● **WHAT IS BEING ASKED**: From the line that contains "Share this entry" through the line that contains "OBAT PENJERNIH KOLAM RENANG", output every line of the listing below exactly and leave out all the rest.

● **EXTRACTED MATERIAL**:
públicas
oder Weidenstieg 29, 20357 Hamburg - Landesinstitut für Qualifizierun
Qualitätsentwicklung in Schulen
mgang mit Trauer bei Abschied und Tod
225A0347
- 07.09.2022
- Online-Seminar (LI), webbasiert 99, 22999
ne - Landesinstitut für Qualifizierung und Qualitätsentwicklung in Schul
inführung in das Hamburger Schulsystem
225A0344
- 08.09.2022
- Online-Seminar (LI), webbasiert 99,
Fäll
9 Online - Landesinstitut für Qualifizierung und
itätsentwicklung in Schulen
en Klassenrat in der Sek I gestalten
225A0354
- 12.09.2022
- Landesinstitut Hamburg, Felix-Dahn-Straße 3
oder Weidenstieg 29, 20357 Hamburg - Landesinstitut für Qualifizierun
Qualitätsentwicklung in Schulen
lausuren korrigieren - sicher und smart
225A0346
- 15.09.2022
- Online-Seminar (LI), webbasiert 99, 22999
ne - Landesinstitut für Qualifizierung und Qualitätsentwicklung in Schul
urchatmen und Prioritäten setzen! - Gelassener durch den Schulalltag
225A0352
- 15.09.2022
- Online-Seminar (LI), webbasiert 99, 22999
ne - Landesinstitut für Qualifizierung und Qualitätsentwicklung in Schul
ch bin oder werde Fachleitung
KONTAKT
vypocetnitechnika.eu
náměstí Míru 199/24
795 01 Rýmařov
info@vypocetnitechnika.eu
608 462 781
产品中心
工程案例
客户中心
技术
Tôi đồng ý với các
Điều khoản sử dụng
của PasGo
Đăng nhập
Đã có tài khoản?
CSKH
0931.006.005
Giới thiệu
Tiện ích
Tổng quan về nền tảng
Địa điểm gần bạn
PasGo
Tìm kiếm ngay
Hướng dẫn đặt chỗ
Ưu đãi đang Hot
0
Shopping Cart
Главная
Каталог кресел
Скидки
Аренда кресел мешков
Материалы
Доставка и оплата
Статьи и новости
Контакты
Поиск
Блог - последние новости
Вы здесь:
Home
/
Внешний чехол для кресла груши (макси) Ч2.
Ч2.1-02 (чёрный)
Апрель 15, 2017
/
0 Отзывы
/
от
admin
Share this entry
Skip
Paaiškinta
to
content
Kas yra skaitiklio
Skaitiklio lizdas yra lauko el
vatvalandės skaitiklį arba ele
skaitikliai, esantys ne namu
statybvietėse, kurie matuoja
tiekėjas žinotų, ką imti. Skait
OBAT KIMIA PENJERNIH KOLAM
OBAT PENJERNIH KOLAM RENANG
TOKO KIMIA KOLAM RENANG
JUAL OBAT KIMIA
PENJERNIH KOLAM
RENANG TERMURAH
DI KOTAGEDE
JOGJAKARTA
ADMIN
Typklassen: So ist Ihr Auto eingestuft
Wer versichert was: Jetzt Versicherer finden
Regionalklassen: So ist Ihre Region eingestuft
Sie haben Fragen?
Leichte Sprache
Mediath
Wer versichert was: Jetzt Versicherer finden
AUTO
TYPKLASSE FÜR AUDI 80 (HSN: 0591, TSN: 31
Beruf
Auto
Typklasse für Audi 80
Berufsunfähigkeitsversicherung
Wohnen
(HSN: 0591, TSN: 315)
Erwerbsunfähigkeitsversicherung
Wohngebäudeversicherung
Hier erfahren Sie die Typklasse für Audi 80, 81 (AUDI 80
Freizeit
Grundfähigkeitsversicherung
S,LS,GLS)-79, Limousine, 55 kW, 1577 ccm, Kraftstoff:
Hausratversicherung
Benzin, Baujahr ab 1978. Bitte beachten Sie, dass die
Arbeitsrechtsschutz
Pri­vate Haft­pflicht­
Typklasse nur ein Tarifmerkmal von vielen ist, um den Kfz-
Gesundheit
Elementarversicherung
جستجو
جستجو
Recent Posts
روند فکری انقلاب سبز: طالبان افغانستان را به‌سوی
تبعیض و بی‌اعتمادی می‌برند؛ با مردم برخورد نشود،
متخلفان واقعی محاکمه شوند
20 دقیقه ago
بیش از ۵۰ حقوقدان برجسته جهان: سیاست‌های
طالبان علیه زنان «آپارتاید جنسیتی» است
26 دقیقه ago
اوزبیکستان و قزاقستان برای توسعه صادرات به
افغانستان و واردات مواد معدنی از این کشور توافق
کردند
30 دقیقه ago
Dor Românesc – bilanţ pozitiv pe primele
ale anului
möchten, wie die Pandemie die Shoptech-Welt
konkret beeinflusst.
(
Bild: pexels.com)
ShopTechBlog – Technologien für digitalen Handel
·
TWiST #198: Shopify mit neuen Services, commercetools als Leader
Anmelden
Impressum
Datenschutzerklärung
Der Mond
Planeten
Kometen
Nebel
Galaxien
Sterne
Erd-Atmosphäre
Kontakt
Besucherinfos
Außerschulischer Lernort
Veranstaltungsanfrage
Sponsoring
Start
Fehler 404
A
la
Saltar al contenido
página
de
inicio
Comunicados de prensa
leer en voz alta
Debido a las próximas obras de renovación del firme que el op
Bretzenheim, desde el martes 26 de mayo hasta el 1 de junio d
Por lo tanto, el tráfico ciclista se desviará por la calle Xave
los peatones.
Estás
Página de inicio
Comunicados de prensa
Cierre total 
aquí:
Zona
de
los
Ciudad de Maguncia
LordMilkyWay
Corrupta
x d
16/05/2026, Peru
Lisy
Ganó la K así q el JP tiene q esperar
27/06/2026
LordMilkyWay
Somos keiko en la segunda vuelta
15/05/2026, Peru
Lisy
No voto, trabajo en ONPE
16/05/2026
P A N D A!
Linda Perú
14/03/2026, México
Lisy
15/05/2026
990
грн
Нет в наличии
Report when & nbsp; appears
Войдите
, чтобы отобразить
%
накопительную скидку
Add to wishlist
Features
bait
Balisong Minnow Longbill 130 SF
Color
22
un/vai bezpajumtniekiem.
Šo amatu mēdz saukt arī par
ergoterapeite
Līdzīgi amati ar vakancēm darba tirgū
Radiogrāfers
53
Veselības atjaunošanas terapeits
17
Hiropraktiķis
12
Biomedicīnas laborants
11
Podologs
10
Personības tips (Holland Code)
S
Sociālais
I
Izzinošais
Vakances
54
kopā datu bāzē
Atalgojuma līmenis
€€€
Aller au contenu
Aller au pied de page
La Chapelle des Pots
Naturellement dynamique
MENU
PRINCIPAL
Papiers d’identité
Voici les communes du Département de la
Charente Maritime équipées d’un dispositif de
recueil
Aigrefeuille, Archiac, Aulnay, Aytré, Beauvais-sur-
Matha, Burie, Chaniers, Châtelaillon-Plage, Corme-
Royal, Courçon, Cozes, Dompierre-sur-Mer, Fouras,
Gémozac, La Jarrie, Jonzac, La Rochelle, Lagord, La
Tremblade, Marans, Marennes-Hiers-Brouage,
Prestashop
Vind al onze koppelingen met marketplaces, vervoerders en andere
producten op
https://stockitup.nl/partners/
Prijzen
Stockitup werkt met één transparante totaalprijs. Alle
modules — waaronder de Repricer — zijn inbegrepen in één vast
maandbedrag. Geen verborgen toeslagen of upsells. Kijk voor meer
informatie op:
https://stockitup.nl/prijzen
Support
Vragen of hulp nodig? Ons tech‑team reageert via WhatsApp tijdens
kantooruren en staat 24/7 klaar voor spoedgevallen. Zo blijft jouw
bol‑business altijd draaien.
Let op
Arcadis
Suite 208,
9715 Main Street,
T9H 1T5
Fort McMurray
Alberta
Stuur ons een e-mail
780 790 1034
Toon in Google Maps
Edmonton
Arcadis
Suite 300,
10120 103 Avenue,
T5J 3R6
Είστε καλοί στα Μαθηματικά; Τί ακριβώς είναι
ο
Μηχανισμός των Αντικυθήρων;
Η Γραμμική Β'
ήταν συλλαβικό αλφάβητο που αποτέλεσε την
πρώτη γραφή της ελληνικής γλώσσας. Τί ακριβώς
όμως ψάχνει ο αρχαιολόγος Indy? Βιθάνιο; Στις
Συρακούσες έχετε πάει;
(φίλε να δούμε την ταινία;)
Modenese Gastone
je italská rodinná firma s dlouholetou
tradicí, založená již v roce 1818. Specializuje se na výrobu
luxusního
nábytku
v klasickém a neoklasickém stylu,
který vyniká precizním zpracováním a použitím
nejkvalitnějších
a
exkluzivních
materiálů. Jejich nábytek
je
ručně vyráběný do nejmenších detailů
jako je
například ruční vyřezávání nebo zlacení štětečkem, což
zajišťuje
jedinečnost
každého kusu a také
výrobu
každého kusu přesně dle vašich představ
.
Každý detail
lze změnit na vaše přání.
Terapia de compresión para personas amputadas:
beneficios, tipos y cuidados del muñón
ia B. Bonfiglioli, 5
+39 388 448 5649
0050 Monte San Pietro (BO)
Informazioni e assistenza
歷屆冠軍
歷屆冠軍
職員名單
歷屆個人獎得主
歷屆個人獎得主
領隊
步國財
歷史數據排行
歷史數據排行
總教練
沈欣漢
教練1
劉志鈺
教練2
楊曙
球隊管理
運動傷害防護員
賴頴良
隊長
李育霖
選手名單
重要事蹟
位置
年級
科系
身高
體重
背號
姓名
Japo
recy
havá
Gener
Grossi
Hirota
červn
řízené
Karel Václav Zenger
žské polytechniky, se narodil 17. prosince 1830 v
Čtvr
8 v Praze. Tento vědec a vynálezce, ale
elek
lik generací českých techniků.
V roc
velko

● **TASK RESPONSE**:
Share this entry
Skip
Paaiškinta
to
content
Kas yra skaitiklio
Skaitiklio lizdas yra lauko el
vatvalandės skaitiklį arba ele
skaitikliai, esantys ne namu
statybvietėse, kurie matuoja
tiekėjas žinotų, ką imti. Skait
OBAT KIMIA PENJERNIH KOLAM
OBAT PENJERNIH KOLAM RENANG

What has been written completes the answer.